Antes de acabar de cavar su fosa política y pasar a una merecida jubilación, tras haber confesado picaronamente que se ha ido sin pagar del bar de unos amigos, nuestra alcaldiosa, Rosa la Morosa ha perpetrado otro ataque frontal contra el patrimonio histórico de la ciudad en su versión favorita: el cambio de nombres centenarios de calles por el de avatares de ídolos católicos, curas, monjas, y demás familia en consonancia con su reciente condición de renacida. A mí, y es una manía personal, ya me parece mal que se rotulen los nombres de las calles de los nuevos barrios con el nombre del primer prócer, clérigo, poetastro o telepollas que la palme y cuya memoria quieran salvaguardar de esa forma un puñado de adorantes. Pero ya digo, es una manía personal basada en mi creencia en que la unanimidad en la apreciación de sus valores o sus obras nunca es completa. Y además con el tiempo se convierten en nombres sin sentido ninguno para los que allí habitan. ¿Quién coño ha visto nunca un cuadro de Ángel María de Barcia, ha leído un solo verso del poeta Francisco Arévalo o sabrá dentro de veinte años quién fue el procurador en Cortes (franquistas) por el tercio familiar Matías Prats? Hay nombre de pájaros, de peces, de árboles, de estilos artísticos (calle del Impresionismo, calle del Gótico Isabelino, por ejemplo), de tipos de estrofa (calle del Soneto, del Terceto Encadenado, etc.) para empedrar cien mil calles como para que tengamos que soportar los nombre de unos señores que en muchas ocasiones fueron unos santos, otras unos verdaderos tunantes y las más unos perfectos desconocidos.
Pero lo que me parece del todo intolerable es que unos gestores municipales provisionales a los que se les ha elegido para, entre otras muchas cosas, proteger y gestionar el patrimonio histórico artístico de esta ciudad, cometan la felonía de eliminar un nombre centenario del imaginario colectivo de sus habitantes y renombrarlo con otro normalmente referente a personajes o asuntos relacionados con los de una conocida confesión religiosa.
Primero fue la calle de la Banda (llamada así desde el siglo XVI) a la que la carcunda cofrade arrancó al Ayuntamiento el cambio por el de uno de los ídolos que sacan a pasear una vez al año, el Cristo de No Sé Qué.

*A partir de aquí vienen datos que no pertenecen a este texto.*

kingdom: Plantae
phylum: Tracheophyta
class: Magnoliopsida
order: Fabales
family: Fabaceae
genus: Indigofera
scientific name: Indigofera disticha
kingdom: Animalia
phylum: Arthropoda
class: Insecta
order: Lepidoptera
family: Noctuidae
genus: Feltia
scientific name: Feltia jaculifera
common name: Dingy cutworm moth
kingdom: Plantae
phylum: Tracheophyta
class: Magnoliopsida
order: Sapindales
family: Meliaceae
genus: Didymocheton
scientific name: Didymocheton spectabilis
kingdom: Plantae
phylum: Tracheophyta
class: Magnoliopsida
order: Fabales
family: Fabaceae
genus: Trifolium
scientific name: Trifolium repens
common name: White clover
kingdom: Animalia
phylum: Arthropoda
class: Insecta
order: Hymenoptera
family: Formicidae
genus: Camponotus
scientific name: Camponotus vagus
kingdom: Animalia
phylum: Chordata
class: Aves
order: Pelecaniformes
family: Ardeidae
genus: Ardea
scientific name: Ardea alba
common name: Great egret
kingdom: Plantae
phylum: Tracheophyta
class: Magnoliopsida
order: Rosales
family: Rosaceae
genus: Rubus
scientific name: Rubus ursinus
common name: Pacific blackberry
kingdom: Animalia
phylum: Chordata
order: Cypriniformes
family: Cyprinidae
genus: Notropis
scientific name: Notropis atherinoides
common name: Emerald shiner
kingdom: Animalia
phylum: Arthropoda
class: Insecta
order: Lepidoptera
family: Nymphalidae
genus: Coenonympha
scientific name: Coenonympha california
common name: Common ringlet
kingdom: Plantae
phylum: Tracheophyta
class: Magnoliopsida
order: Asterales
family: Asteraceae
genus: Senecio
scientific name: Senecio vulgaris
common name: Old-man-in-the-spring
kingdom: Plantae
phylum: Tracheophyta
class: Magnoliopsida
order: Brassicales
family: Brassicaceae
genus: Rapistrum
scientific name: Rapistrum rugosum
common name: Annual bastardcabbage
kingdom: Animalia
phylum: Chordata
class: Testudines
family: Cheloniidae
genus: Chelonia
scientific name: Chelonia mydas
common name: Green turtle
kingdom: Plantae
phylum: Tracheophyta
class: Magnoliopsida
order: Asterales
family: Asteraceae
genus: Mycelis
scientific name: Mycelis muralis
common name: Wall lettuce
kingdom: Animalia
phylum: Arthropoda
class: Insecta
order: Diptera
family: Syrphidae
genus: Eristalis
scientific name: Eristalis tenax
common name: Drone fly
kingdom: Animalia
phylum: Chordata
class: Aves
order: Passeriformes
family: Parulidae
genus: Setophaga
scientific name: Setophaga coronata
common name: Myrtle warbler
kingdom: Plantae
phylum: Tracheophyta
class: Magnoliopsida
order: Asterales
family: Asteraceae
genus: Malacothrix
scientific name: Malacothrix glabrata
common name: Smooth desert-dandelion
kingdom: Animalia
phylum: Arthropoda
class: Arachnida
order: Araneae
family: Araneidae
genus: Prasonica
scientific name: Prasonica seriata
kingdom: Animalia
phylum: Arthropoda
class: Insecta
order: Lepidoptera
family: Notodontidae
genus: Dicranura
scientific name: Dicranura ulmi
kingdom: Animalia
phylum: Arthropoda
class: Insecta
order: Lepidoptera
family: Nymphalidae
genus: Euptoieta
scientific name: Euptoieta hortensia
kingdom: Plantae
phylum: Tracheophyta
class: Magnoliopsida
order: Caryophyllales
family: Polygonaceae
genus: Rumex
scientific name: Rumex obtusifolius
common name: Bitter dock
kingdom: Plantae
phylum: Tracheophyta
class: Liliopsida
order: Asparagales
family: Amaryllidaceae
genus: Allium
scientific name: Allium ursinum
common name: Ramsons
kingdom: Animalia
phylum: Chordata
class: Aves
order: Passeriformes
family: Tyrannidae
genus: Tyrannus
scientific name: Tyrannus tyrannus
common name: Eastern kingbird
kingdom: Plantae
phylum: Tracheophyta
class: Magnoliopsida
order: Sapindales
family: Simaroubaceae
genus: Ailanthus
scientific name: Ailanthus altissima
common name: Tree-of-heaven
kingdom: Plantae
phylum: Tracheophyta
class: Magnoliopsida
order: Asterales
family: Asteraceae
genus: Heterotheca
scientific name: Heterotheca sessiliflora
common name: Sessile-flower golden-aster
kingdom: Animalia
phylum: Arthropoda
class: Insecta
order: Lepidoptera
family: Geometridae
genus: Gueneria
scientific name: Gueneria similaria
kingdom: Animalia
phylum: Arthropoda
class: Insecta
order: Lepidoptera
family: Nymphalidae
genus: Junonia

Después el nombre de la Calle de la Paja, que una congregación de monjas consiguió cambiar por el del oscuro fundador de la orden, un cura semimedieval aficionado a encerrar niñas en conventos. Y ahora le ha tocado a la calle Ronda de la Manca, un nombre centenario que hace alusión a su condición de camino de la muralla, cerca de la plaza del Alpargate (también renombrada como Cristo de No Sé Cuántos), a la que, a petición del club de fans de un fraile trinitario del convento cercano al parecer fallecido, un tal Padre Manuel Fuentes, le han cambiado el nombre por el suyo. Y la alcaldesa Rosa Aguilar fue en persona a inaugurar la felonía. Con un par... de decretos.
Independientemente, claro, de los méritos que ese señor haya acumulado a lo largo de su vida se trata de una actuación primero inaudita (ni siquiera los ayuntamientos fascistas fueron tan osados), y segundo claramente delictiva, tipificable como vandalismo consistorial o enajenación de bienes históricos toda vez que los nombres de las calles forman parte del patrimonio oral de la ciudad como las propias calles, las iglesias y demás monumentos lo son del material. Los nombres históricos de las calles y plazas, que vienen usándose desde hace siglos, que han pasado de boca en boca de padres a hijos, inmutables, pulidos como cantos rodados por el uso de tantas generaciones tienen que estar protegidos contra los desmanes y afanes modificadores de unos provisionales cantamañanas más o menos documentados que decidan con unas dosis de soberbia intolerable trastocarlos. Como si fueran los dueños. Una mierda para ellos.